Although Japan wasn’t his top choice, he had seen a Japanese presentation at a Rotary conference’s cultural fair in Minocqua, Wisconsin, which he called “really cool and interesting.”
“I am big into Latin American culture, so I wouldn’t even have listed Japan,” Skendzel said.
The culture fair, though, changed his mind.
Skendzel plans to finish his senior year by taking online classes, with his stay in Japan expected to last 10 to 11 months.
He also will have the opportunity to live with three different families during various portions of his stay.
Ellen Weingarten is the Youth Exchange officer for the Marquette Breakfast Rotary Club.
Weingarten said in an email that the Marquette Breakfast Rotary Club and the Rotary Club of Marquette recently sent Marquette Senior High School students Skendzel and Emma Bradley abroad for a year-long exchange to Japan and Brazil, respectively. The two clubs, as well as the Rotary of Club of Ishpeming, also welcomed four students — from Spain, Brazil, Taiwan and Chile — for a year-long exchange.
“These students join over 8,000 exchange students sponsored by their local Rotary Clubs from around the world,” Weingarten said.
Over 40 countries participate in the Youth Exchange program that, she said, is for high school-aged students who are interested in living and studying abroad for one year. Students stay with up to three host families during their year abroad.

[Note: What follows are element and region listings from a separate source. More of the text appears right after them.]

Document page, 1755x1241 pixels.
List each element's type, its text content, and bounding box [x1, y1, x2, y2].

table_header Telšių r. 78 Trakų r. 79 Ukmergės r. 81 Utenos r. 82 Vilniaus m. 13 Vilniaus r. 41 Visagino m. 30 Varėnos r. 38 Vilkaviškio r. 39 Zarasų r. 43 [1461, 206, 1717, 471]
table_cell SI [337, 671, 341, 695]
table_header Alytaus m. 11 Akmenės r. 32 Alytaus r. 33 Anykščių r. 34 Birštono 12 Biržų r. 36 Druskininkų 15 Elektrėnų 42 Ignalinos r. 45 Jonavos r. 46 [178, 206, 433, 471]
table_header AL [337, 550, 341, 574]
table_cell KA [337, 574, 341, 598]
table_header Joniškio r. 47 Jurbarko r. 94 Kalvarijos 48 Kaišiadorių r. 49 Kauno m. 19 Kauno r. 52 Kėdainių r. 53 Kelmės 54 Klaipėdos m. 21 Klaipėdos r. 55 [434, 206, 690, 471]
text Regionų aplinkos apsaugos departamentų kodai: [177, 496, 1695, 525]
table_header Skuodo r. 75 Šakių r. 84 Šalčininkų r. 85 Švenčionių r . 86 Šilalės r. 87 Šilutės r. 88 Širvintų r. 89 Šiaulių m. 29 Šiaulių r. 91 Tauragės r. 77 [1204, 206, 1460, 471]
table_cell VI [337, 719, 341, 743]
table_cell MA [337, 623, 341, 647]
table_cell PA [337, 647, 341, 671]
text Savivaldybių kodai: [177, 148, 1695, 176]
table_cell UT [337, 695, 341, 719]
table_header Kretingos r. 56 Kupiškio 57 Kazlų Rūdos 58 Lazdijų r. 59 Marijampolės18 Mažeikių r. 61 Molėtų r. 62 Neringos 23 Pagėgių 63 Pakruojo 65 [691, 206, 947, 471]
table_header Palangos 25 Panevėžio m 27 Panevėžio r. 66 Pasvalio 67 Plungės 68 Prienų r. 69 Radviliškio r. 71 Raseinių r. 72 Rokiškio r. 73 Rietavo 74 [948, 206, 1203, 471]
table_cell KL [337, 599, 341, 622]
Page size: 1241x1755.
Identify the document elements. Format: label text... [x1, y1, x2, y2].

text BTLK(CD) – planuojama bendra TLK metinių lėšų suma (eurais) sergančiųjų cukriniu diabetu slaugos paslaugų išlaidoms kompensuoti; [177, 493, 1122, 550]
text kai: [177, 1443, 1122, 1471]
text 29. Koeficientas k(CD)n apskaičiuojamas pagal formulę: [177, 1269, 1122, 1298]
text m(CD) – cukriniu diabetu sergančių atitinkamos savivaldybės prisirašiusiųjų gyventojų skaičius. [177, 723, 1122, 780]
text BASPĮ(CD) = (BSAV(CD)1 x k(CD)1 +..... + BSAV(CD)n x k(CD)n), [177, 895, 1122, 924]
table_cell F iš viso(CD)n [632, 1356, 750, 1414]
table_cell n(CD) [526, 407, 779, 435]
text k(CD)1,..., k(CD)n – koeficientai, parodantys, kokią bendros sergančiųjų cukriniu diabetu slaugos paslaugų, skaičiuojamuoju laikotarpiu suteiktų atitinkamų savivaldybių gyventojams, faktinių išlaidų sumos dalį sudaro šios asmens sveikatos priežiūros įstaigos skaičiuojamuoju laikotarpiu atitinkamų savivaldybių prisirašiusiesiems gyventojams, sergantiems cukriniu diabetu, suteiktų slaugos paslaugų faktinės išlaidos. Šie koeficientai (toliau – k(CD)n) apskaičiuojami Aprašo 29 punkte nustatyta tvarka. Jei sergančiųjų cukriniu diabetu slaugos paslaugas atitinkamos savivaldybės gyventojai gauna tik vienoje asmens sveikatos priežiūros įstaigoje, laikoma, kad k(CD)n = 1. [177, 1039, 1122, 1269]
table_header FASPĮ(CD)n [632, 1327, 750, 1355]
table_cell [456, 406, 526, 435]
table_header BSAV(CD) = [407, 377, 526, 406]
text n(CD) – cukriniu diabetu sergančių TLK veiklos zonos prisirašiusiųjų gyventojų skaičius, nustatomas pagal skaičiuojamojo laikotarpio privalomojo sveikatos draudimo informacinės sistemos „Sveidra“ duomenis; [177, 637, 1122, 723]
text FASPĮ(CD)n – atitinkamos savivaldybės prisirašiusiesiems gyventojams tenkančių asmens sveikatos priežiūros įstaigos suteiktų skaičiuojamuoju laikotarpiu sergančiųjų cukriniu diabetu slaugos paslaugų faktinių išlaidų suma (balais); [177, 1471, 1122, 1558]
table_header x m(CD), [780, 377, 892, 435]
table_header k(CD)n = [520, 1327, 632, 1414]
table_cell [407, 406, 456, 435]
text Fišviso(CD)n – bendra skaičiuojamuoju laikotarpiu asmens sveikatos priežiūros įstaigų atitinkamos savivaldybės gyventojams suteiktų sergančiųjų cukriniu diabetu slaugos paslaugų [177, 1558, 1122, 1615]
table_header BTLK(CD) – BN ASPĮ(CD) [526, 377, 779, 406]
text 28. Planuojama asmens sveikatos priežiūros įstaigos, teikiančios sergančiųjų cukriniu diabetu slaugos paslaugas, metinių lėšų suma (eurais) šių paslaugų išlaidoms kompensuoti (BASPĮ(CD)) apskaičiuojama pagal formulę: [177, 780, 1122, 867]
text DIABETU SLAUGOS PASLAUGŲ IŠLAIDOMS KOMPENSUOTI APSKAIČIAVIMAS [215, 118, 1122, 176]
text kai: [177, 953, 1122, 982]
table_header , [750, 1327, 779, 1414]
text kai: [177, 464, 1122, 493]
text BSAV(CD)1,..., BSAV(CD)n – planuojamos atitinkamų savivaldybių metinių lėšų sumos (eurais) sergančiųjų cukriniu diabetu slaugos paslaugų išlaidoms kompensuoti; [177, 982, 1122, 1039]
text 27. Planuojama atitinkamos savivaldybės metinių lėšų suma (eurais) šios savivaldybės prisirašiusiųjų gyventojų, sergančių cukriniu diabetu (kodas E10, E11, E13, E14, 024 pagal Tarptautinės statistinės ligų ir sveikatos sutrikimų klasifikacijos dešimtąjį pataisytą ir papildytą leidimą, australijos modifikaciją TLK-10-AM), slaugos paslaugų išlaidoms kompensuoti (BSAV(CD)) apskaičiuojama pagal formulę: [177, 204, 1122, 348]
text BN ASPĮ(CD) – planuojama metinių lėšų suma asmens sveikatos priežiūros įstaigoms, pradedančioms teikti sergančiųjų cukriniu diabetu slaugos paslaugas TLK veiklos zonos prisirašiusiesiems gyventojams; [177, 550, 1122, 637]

The program goal is to promote the advancement of international understanding, goodwill and peace at the person-to-person level, she said.
“Youth Exchange has a huge impact on these students, their friends and families and the people that support them,” Weingarten said. “They are given the opportunity to learn a new culture and language, to be an ambassador for their country and culture, and Rotary.
“But the biggest benefit is having the opportunity to develop independence and learn a new language. These are skills that will serve them well for the rest of their lives.”
Weingarten said that anyone interested in hosting a student or going through an exchange can contact one of three local Rotary Clubs: Marquette Breakfast, Rotary Club of Marquette, or the Rotary Club of Ishpeming, or send an email to email@example.com.
“I just think it’s a great idea for kids, high school age like myself, to go on exchange because it opens up a whole new world of possibilities,” Skendzel said.